Blackstone’s indicative offer carries a number of conditions, including that it be recommended unanimously by the Crown board.

It also wants regulatory confirmation a future Blackstone-owned Crown is deemed a suitable person to hold the target’s Sydney casino gaming licence.

Blackstone already holds 9.99 per cent of Crown, which it bought from Melco Resorts & Entertainment in April 2020 for $8.15 per share.

The Victorian royal commission follows a scathing report into Crown from an NSW judicial inquiry.

The offer came as Victoria’s royal commission into Crown casino is due to begin.

The inquiry, to be chaired by former Federal Court judge Raymond Finkelstein QC, will hold an opening hearing on Wednesday at 10am.

It is expected to run for an hour and will be live-streamed.

The inquiry will look at whether Crown has broken the law and if it is suitable to hold a gaming licence in Victoria.

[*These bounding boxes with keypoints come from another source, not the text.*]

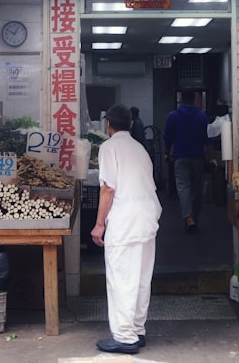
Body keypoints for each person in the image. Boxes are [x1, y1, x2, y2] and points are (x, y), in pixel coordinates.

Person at [91, 104, 162, 355]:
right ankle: (137, 330)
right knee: (141, 279)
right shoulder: (139, 148)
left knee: (122, 278)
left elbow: (108, 188)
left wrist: (99, 224)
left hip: (125, 222)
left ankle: (124, 337)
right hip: (146, 219)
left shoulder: (109, 147)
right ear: (131, 124)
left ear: (107, 124)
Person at [164, 90, 210, 232]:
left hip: (180, 157)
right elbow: (208, 137)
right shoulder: (202, 116)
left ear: (181, 100)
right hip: (198, 157)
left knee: (184, 187)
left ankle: (188, 218)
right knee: (197, 188)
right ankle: (195, 216)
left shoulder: (173, 116)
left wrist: (167, 152)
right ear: (194, 100)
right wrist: (210, 156)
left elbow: (167, 136)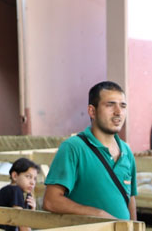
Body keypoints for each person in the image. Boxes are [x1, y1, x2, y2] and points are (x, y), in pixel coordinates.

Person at [43, 82, 138, 222]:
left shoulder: (126, 151)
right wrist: (98, 214)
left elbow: (130, 199)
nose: (118, 112)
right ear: (92, 111)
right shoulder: (73, 147)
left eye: (123, 106)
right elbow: (51, 201)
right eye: (110, 105)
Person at [0, 157, 42, 231]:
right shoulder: (14, 190)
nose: (32, 182)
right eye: (28, 176)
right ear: (15, 176)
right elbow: (21, 223)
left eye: (34, 179)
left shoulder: (25, 193)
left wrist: (32, 209)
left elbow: (26, 221)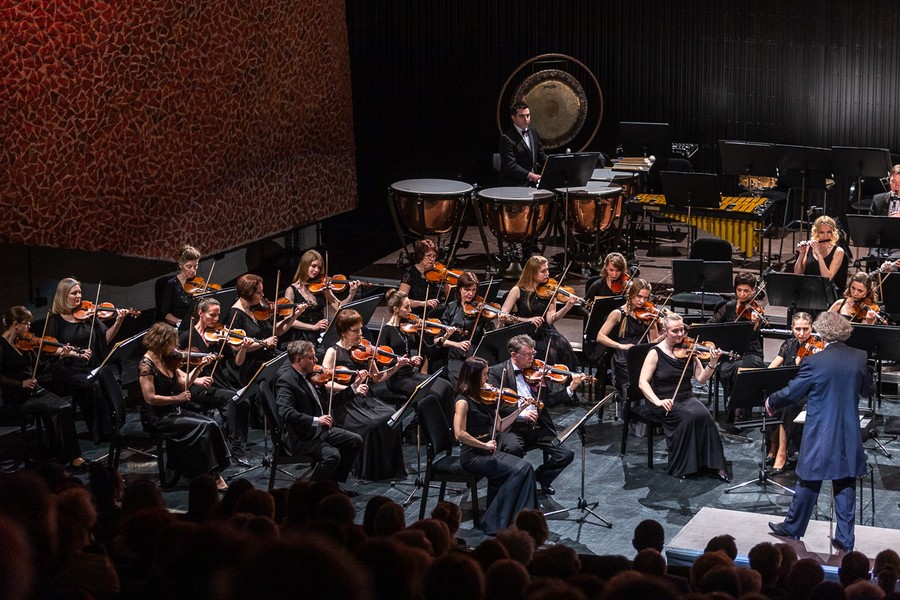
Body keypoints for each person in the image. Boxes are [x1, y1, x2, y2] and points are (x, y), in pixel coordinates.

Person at [766, 311, 873, 552]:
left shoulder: (814, 361)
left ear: (822, 333)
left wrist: (771, 401)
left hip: (821, 431)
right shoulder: (859, 357)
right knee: (845, 483)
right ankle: (845, 539)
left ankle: (793, 527)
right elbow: (868, 390)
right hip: (848, 432)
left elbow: (793, 393)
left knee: (809, 479)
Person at [137, 322, 231, 490]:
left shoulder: (167, 359)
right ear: (162, 342)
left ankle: (212, 472)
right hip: (156, 417)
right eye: (172, 343)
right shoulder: (146, 365)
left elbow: (184, 383)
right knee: (202, 427)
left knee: (211, 424)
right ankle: (212, 477)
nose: (176, 347)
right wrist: (177, 399)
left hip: (172, 411)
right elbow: (150, 398)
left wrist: (200, 367)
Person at [638, 312, 729, 480]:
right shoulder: (655, 353)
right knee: (689, 417)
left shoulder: (690, 350)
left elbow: (701, 379)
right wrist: (658, 401)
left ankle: (714, 464)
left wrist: (713, 363)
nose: (680, 334)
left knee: (706, 417)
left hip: (686, 396)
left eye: (682, 330)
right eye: (675, 331)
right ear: (665, 331)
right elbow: (643, 382)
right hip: (663, 399)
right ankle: (684, 466)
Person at [487, 334, 583, 496]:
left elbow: (550, 401)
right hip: (512, 427)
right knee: (513, 449)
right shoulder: (497, 373)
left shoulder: (538, 373)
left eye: (533, 354)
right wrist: (522, 414)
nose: (532, 359)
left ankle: (540, 477)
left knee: (566, 454)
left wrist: (571, 389)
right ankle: (515, 487)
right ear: (513, 355)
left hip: (538, 426)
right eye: (527, 355)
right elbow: (498, 405)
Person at [453, 356, 536, 535]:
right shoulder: (462, 401)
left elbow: (500, 426)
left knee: (526, 469)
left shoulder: (485, 398)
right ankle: (497, 521)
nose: (487, 379)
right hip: (473, 456)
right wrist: (483, 446)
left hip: (488, 451)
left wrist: (520, 409)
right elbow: (459, 433)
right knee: (520, 470)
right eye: (484, 375)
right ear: (474, 376)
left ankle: (513, 521)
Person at [321, 309, 405, 480]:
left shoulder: (364, 350)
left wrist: (397, 366)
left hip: (365, 398)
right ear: (343, 332)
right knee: (372, 424)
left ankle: (388, 469)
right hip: (345, 403)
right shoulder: (333, 352)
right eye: (355, 331)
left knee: (391, 415)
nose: (360, 333)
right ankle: (368, 470)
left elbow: (377, 377)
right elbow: (325, 381)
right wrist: (350, 389)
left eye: (360, 329)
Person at [44, 277, 129, 443]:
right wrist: (68, 352)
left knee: (109, 377)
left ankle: (116, 424)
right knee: (94, 385)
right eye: (74, 293)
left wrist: (118, 321)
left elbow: (105, 340)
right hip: (68, 369)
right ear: (63, 296)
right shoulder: (55, 320)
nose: (79, 296)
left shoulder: (89, 315)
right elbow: (49, 348)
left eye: (80, 292)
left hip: (91, 365)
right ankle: (100, 432)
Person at [0, 306, 85, 470]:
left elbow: (41, 368)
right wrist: (20, 384)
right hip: (17, 397)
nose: (29, 327)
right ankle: (66, 457)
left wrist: (61, 356)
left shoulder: (26, 344)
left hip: (35, 390)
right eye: (27, 323)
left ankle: (67, 454)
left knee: (65, 407)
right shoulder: (2, 347)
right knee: (57, 410)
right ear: (16, 324)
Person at [275, 340, 363, 482]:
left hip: (319, 432)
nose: (316, 360)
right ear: (299, 360)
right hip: (301, 438)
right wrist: (316, 420)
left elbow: (331, 402)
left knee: (355, 440)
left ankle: (332, 485)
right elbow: (285, 412)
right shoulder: (286, 381)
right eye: (311, 358)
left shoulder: (313, 376)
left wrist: (353, 389)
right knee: (332, 456)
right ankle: (312, 490)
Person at [178, 297, 252, 456]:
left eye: (218, 315)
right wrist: (196, 379)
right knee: (231, 399)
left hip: (217, 382)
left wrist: (243, 349)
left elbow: (236, 363)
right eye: (212, 315)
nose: (216, 319)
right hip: (196, 385)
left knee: (244, 401)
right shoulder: (186, 337)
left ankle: (238, 444)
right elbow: (172, 369)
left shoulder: (218, 338)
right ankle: (235, 449)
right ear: (200, 313)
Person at [596, 278, 661, 421]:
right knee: (635, 377)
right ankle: (632, 418)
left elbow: (654, 341)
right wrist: (621, 346)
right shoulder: (618, 314)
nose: (642, 301)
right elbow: (600, 336)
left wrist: (663, 334)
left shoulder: (648, 315)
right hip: (623, 358)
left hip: (643, 355)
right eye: (639, 296)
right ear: (631, 295)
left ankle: (651, 418)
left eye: (645, 297)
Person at [381, 290, 455, 413]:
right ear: (395, 309)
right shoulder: (386, 331)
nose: (410, 310)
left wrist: (445, 337)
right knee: (433, 395)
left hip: (412, 373)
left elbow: (429, 350)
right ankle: (418, 426)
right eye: (406, 307)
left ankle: (447, 426)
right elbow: (383, 359)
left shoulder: (409, 328)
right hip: (397, 378)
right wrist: (406, 361)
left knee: (447, 386)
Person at [500, 255, 578, 367]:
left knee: (560, 347)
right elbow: (504, 315)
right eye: (543, 271)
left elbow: (550, 320)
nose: (547, 274)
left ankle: (557, 381)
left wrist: (568, 306)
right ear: (532, 273)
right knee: (541, 350)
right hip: (524, 332)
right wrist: (527, 320)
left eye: (547, 270)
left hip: (545, 331)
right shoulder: (517, 290)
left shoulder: (549, 291)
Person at [708, 272, 767, 418]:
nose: (742, 294)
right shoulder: (729, 307)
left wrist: (754, 324)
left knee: (742, 369)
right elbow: (710, 326)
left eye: (746, 291)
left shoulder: (756, 311)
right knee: (732, 368)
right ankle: (736, 408)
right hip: (730, 352)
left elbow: (751, 338)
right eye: (739, 290)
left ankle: (737, 409)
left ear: (753, 290)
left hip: (751, 352)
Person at [766, 312, 817, 474]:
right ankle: (773, 443)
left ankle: (781, 451)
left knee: (787, 405)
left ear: (811, 328)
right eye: (798, 329)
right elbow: (773, 366)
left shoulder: (818, 347)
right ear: (792, 328)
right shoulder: (788, 344)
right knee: (773, 398)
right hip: (789, 388)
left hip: (807, 391)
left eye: (806, 329)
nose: (802, 334)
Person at [284, 249, 361, 345]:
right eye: (313, 266)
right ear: (305, 265)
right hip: (302, 339)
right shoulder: (291, 290)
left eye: (319, 268)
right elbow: (288, 320)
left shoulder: (322, 287)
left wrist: (351, 293)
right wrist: (312, 327)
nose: (316, 270)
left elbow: (340, 308)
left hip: (321, 334)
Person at [433, 272, 497, 384]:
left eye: (473, 290)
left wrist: (500, 321)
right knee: (461, 383)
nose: (470, 294)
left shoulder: (480, 309)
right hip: (456, 357)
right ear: (459, 289)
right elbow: (437, 340)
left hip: (476, 356)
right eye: (467, 290)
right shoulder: (451, 308)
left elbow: (493, 333)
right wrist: (456, 344)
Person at [499, 101, 547, 186]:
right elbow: (510, 165)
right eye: (522, 116)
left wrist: (554, 165)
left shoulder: (533, 132)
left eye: (528, 115)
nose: (526, 119)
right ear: (513, 118)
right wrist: (531, 176)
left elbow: (541, 155)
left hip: (534, 181)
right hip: (516, 183)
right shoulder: (507, 138)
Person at [159, 244, 202, 330]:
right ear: (181, 265)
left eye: (195, 266)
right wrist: (179, 322)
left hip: (197, 326)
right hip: (179, 327)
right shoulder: (171, 284)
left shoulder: (199, 282)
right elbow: (165, 313)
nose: (193, 270)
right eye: (189, 266)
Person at [793, 215, 845, 282]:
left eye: (829, 232)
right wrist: (801, 254)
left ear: (833, 233)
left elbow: (827, 278)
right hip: (807, 286)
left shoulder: (838, 251)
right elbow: (798, 274)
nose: (825, 236)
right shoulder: (809, 247)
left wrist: (819, 254)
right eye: (822, 232)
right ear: (816, 233)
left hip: (824, 289)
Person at [868, 164, 900, 269]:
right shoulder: (878, 200)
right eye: (893, 182)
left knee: (893, 260)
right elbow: (870, 225)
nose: (896, 186)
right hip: (881, 242)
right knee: (873, 256)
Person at [398, 239, 444, 310]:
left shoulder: (439, 272)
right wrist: (423, 303)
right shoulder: (410, 275)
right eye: (428, 256)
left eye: (434, 256)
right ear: (421, 256)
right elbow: (401, 300)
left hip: (438, 311)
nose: (432, 259)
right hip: (418, 314)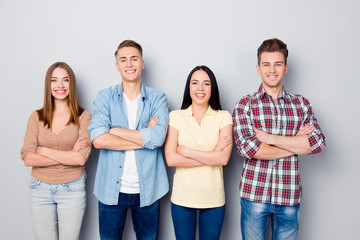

It follows a judicial inquiry in NSW, which in February found Crown was unfit to run a casino at its newly built Barangaroo complex in Sydney.

Headed by former Supreme Court judge Patricia Bergin, that inquiry found the company facilitated money laundering at its Melbourne and Perth casinos.

Additionally, it found Crown put its staff in China in danger of being detained and dealt with junket operators it knew were involved in organised crime.

The Western Australian government has announced its own inquiry into the allegations.

Lawyers Adrian Finanzio SC, Penny Neskovcin QC, Meg O’Sullivan and Geoffrey Kozminsky have been appointed counsel assisting for the Victorian inquiry, which is expected to cost up to $7 million.

Mr Finkelstein will have until August 1 to report back to the government with recommendations.

Victorian Premier Daniel Andrews has indicated he is prepared to tear up Crown’s casino licence if it is recommended.